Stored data
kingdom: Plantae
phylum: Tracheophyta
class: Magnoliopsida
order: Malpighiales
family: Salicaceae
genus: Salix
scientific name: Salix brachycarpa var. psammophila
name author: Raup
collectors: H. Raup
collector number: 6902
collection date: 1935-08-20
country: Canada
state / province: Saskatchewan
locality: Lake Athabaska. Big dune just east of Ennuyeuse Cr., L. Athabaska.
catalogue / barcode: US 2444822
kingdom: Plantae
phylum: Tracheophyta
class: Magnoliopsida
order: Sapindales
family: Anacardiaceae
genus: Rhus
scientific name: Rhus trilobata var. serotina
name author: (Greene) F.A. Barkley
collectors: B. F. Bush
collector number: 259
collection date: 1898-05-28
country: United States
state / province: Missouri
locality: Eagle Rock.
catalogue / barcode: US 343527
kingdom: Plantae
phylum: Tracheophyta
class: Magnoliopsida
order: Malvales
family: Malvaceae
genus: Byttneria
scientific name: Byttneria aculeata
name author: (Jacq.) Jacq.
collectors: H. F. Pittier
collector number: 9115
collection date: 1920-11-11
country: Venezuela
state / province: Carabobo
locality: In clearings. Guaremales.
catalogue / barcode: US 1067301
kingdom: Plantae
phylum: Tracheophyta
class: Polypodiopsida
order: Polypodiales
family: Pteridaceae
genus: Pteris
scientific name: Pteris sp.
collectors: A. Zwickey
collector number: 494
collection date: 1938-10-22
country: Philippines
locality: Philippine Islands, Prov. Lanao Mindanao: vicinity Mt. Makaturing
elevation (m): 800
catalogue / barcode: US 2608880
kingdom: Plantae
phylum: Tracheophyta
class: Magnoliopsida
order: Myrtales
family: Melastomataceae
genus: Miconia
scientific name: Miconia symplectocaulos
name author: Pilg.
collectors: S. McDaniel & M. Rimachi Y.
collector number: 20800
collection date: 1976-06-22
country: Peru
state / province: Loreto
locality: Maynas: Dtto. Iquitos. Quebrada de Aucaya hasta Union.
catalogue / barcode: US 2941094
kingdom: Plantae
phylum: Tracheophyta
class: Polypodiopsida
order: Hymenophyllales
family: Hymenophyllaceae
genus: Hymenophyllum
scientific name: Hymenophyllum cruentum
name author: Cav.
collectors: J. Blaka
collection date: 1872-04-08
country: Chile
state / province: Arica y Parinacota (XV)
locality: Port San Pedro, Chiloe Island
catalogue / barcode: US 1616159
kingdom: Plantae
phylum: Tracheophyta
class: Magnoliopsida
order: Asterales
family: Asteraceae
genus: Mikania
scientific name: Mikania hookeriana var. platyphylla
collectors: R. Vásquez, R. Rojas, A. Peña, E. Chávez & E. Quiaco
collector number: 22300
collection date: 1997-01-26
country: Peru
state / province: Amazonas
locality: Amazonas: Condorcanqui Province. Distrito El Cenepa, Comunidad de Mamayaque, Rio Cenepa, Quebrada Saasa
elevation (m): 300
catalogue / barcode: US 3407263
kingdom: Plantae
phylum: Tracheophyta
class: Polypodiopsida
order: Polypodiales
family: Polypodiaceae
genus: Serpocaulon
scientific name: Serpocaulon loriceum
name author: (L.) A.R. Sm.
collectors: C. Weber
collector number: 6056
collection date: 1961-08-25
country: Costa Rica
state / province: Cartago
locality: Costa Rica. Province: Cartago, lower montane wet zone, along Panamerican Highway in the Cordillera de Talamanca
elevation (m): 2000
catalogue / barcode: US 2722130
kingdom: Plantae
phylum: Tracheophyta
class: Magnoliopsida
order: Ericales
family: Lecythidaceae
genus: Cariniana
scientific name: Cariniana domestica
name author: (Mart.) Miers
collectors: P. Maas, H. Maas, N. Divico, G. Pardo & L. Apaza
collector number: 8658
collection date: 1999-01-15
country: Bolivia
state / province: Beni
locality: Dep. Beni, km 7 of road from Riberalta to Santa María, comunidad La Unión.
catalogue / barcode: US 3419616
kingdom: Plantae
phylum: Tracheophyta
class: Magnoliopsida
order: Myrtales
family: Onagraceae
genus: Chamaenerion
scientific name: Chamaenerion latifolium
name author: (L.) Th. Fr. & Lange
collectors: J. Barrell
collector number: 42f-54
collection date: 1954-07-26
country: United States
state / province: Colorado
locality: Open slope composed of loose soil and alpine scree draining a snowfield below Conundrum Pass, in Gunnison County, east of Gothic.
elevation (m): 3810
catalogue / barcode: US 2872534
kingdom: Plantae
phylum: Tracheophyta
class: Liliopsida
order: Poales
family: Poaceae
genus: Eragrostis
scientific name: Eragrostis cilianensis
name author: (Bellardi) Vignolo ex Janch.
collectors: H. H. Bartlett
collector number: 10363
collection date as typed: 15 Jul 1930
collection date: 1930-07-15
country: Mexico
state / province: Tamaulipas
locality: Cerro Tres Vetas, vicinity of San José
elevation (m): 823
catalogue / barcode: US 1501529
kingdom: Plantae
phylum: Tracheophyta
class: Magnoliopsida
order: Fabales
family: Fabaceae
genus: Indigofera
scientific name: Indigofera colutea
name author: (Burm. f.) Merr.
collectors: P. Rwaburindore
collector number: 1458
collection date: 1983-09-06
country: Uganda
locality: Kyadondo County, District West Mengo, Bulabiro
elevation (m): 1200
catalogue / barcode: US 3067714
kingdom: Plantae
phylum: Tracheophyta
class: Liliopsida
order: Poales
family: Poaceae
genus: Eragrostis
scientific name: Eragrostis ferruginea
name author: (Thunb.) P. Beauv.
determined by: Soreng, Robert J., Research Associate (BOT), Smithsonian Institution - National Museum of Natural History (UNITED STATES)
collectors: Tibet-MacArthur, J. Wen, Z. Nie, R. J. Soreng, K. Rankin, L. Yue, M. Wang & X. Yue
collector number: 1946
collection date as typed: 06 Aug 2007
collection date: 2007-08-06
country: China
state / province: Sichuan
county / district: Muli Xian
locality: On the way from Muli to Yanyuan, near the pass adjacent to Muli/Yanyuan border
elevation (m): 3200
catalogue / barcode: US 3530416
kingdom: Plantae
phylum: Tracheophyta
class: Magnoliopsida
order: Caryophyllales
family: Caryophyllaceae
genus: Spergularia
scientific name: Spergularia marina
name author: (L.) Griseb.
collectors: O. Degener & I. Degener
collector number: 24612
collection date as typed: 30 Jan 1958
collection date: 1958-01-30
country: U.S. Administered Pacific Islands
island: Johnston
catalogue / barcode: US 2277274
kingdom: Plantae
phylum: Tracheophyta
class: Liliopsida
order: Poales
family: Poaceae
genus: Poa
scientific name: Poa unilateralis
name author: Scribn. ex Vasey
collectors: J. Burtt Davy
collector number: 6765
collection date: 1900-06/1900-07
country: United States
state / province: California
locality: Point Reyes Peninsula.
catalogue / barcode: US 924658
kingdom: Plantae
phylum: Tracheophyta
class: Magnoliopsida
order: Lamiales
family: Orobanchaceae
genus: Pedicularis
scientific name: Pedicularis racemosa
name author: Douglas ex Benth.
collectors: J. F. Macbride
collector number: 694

**EXERCISE:**
Recast all of the data above as a Markdown table with the columns Nr and Line, numbering the lines in order and leaving out any blank lines.

**RESPONSE BELOW:**
| Nr | Line |
|---|---|
| 1 | kingdom: Plantae |
| 2 | phylum: Tracheophyta |
| 3 | class: Magnoliopsida |
| 4 | order: Malpighiales |
| 5 | family: Salicaceae |
| 6 | genus: Salix |
| 7 | scientific name: Salix brachycarpa var. psammophila |
| 8 | name author: Raup |
| 9 | collectors: H. Raup |
| 10 | collector number: 6902 |
| 11 | collection date: 1935-08-20 |
| 12 | country: Canada |
| 13 | state / province: Saskatchewan |
| 14 | locality: Lake Athabaska. Big dune just east of Ennuyeuse Cr., L. Athabaska. |
| 15 | catalogue / barcode: US 2444822 |
| 16 | kingdom: Plantae |
| 17 | phylum: Tracheophyta |
| 18 | class: Magnoliopsida |
| 19 | order: Sapindales |
| 20 | family: Anacardiaceae |
| 21 | genus: Rhus |
| 22 | scientific name: Rhus trilobata var. serotina |
| 23 | name author: (Greene) F.A. Barkley |
| 24 | collectors: B. F. Bush |
| 25 | collector number: 259 |
| 26 | collection date: 1898-05-28 |
| 27 | country: United States |
| 28 | state / province: Missouri |
| 29 | locality: Eagle Rock. |
| 30 | catalogue / barcode: US 343527 |
| 31 | kingdom: Plantae |
| 32 | phylum: Tracheophyta |
| 33 | class: Magnoliopsida |
| 34 | order: Malvales |
| 35 | family: Malvaceae |
| 36 | genus: Byttneria |
| 37 | scientific name: Byttneria aculeata |
| 38 | name author: (Jacq.) Jacq. |
| 39 | collectors: H. F. Pittier |
| 40 | collector number: 9115 |
| 41 | collection date: 1920-11-11 |
| 42 | country: Venezuela |
| 43 | state / province: Carabobo |
| 44 | locality: In clearings. Guaremales. |
| 45 | catalogue / barcode: US 1067301 |
| 46 | kingdom: Plantae |
| 47 | phylum: Tracheophyta |
| 48 | class: Polypodiopsida |
| 49 | order: Polypodiales |
| 50 | family: Pteridaceae |
| 51 | genus: Pteris |
| 52 | scientific name: Pteris sp. |
| 53 | collectors: A. Zwickey |
| 54 | collector number: 494 |
| 55 | collection date: 1938-10-22 |
| 56 | country: Philippines |
| 57 | locality: Philippine Islands, Prov. Lanao Mindanao: vicinity Mt. Makaturing |
| 58 | elevation (m): 800 |
| 59 | catalogue / barcode: US 2608880 |
| 60 | kingdom: Plantae |
| 61 | phylum: Tracheophyta |
| 62 | class: Magnoliopsida |
| 63 | order: Myrtales |
| 64 | family: Melastomataceae |
| 65 | genus: Miconia |
| 66 | scientific name: Miconia symplectocaulos |
| 67 | name author: Pilg. |
| 68 | collectors: S. McDaniel & M. Rimachi Y. |
| 69 | collector number: 20800 |
| 70 | collection date: 1976-06-22 |
| 71 | country: Peru |
| 72 | state / province: Loreto |
| 73 | locality: Maynas: Dtto. Iquitos. Quebrada de Aucaya hasta Union. |
| 74 | catalogue / barcode: US 2941094 |
| 75 | kingdom: Plantae |
| 76 | phylum: Tracheophyta |
| 77 | class: Polypodiopsida |
| 78 | order: Hymenophyllales |
| 79 | family: Hymenophyllaceae |
| 80 | genus: Hymenophyllum |
| 81 | scientific name: Hymenophyllum cruentum |
| 82 | name author: Cav. |
| 83 | collectors: J. Blaka |
| 84 | collection date: 1872-04-08 |
| 85 | country: Chile |
| 86 | state / province: Arica y Parinacota (XV) |
| 87 | locality: Port San Pedro, Chiloe Island |
| 88 | catalogue / barcode: US 1616159 |
| 89 | kingdom: Plantae |
| 90 | phylum: Tracheophyta |
| 91 | class: Magnoliopsida |
| 92 | order: Asterales |
| 93 | family: Asteraceae |
| 94 | genus: Mikania |
| 95 | scientific name: Mikania hookeriana var. platyphylla |
| 96 | collectors: R. Vásquez, R. Rojas, A. Peña, E. Chávez & E. Quiaco |
| 97 | collector number: 22300 |
| 98 | collection date: 1997-01-26 |
| 99 | country: Peru |
| 100 | state / province: Amazonas |
| 101 | locality: Amazonas: Condorcanqui Province. Distrito El Cenepa, Comunidad de Mamayaque, Rio Cenepa, Quebrada Saasa |
| 102 | elevation (m): 300 |
| 103 | catalogue / barcode: US 3407263 |
| 104 | kingdom: Plantae |
| 105 | phylum: Tracheophyta |
| 106 | class: Polypodiopsida |
| 107 | order: Polypodiales |
| 108 | family: Polypodiaceae |
| 109 | genus: Serpocaulon |
| 110 | scientific name: Serpocaulon loriceum |
| 111 | name author: (L.) A.R. Sm. |
| 112 | collectors: C. Weber |
| 113 | collector number: 6056 |
| 114 | collection date: 1961-08-25 |
| 115 | country: Costa Rica |
| 116 | state / province: Cartago |
| 117 | locality: Costa Rica. Province: Cartago, lower montane wet zone, along Panamerican Highway in the Cordillera de Talamanca |
| 118 | elevation (m): 2000 |
| 119 | catalogue / barcode: US 2722130 |
| 120 | kingdom: Plantae |
| 121 | phylum: Tracheophyta |
| 122 | class: Magnoliopsida |
| 123 | order: Ericales |
| 124 | family: Lecythidaceae |
| 125 | genus: Cariniana |
| 126 | scientific name: Cariniana domestica |
| 127 | name author: (Mart.) Miers |
| 128 | collectors: P. Maas, H. Maas, N. Divico, G. Pardo & L. Apaza |
| 129 | collector number: 8658 |
| 130 | collection date: 1999-01-15 |
| 131 | country: Bolivia |
| 132 | state / province: Beni |
| 133 | locality: Dep. Beni, km 7 of road from Riberalta to Santa María, comunidad La Unión. |
| 134 | catalogue / barcode: US 3419616 |
| 135 | kingdom: Plantae |
| 136 | phylum: Tracheophyta |
| 137 | class: Magnoliopsida |
| 138 | order: Myrtales |
| 139 | family: Onagraceae |
| 140 | genus: Chamaenerion |
| 141 | scientific name: Chamaenerion latifolium |
| 142 | name author: (L.) Th. Fr. & Lange |
| 143 | collectors: J. Barrell |
| 144 | collector number: 42f-54 |
| 145 | collection date: 1954-07-26 |
| 146 | country: United States |
| 147 | state / province: Colorado |
| 148 | locality: Open slope composed of loose soil and alpine scree draining a snowfield below Conundrum Pass, in Gunnison County, east of Gothic. |
| 149 | elevation (m): 3810 |
| 150 | catalogue / barcode: US 2872534 |
| 151 | kingdom: Plantae |
| 152 | phylum: Tracheophyta |
| 153 | class: Liliopsida |
| 154 | order: Poales |
| 155 | family: Poaceae |
| 156 | genus: Eragrostis |
| 157 | scientific name: Eragrostis cilianensis |
| 158 | name author: (Bellardi) Vignolo ex Janch. |
| 159 | collectors: H. H. Bartlett |
| 160 | collector number: 10363 |
| 161 | collection date as typed: 15 Jul 1930 |
| 162 | collection date: 1930-07-15 |
| 163 | country: Mexico |
| 164 | state / province: Tamaulipas |
| 165 | locality: Cerro Tres Vetas, vicinity of San José |
| 166 | elevation (m): 823 |
| 167 | catalogue / barcode: US 1501529 |
| 168 | kingdom: Plantae |
| 169 | phylum: Tracheophyta |
| 170 | class: Magnoliopsida |
| 171 | order: Fabales |
| 172 | family: Fabaceae |
| 173 | genus: Indigofera |
| 174 | scientific name: Indigofera colutea |
| 175 | name author: (Burm. f.) Merr. |
| 176 | collectors: P. Rwaburindore |
| 177 | collector number: 1458 |
| 178 | collection date: 1983-09-06 |
| 179 | country: Uganda |
| 180 | locality: Kyadondo County, District West Mengo, Bulabiro |
| 181 | elevation (m): 1200 |
| 182 | catalogue / barcode: US 3067714 |
| 183 | kingdom: Plantae |
| 184 | phylum: Tracheophyta |
| 185 | class: Liliopsida |
| 186 | order: Poales |
| 187 | family: Poaceae |
| 188 | genus: Eragrostis |
| 189 | scientific name: Eragrostis ferruginea |
| 190 | name author: (Thunb.) P. Beauv. |
| 191 | determined by: Soreng, Robert J., Research Associate (BOT), Smithsonian Institution - National Museum of Natural History (UNITED STATES) |
| 192 | collectors: Tibet-MacArthur, J. Wen, Z. Nie, R. J. Soreng, K. Rankin, L. Yue, M. Wang & X. Yue |
| 193 | collector number: 1946 |
| 194 | collection date as typed: 06 Aug 2007 |
| 195 | collection date: 2007-08-06 |
| 196 | country: China |
| 197 | state / province: Sichuan |
| 198 | county / district: Muli Xian |
| 199 | locality: On the way from Muli to Yanyuan, near the pass adjacent to Muli/Yanyuan border |
| 200 | elevation (m): 3200 |
| 201 | catalogue / barcode: US 3530416 |
| 202 | kingdom: Plantae |
| 203 | phylum: Tracheophyta |
| 204 | class: Magnoliopsida |
| 205 | order: Caryophyllales |
| 206 | family: Caryophyllaceae |
| 207 | genus: Spergularia |
| 208 | scientific name: Spergularia marina |
| 209 | name author: (L.) Griseb. |
| 210 | collectors: O. Degener & I. Degener |
| 211 | collector number: 24612 |
| 212 | collection date as typed: 30 Jan 1958 |
| 213 | collection date: 1958-01-30 |
| 214 | country: U.S. Administered Pacific Islands |
| 215 | island: Johnston |
| 216 | catalogue / barcode: US 2277274 |
| 217 | kingdom: Plantae |
| 218 | phylum: Tracheophyta |
| 219 | class: Liliopsida |
| 220 | order: Poales |
| 221 | family: Poaceae |
| 222 | genus: Poa |
| 223 | scientific name: Poa unilateralis |
| 224 | name author: Scribn. ex Vasey |
| 225 | collectors: J. Burtt Davy |
| 226 | collector number: 6765 |
| 227 | collection date: 1900-06/1900-07 |
| 228 | country: United States |
| 229 | state / province: California |
| 230 | locality: Point Reyes Peninsula. |
| 231 | catalogue / barcode: US 924658 |
| 232 | kingdom: Plantae |
| 233 | phylum: Tracheophyta |
| 234 | class: Magnoliopsida |
| 235 | order: Lamiales |
| 236 | family: Orobanchaceae |
| 237 | genus: Pedicularis |
| 238 | scientific name: Pedicularis racemosa |
| 239 | name author: Douglas ex Benth. |
| 240 | collectors: J. F. Macbride |
| 241 | collector number: 694 |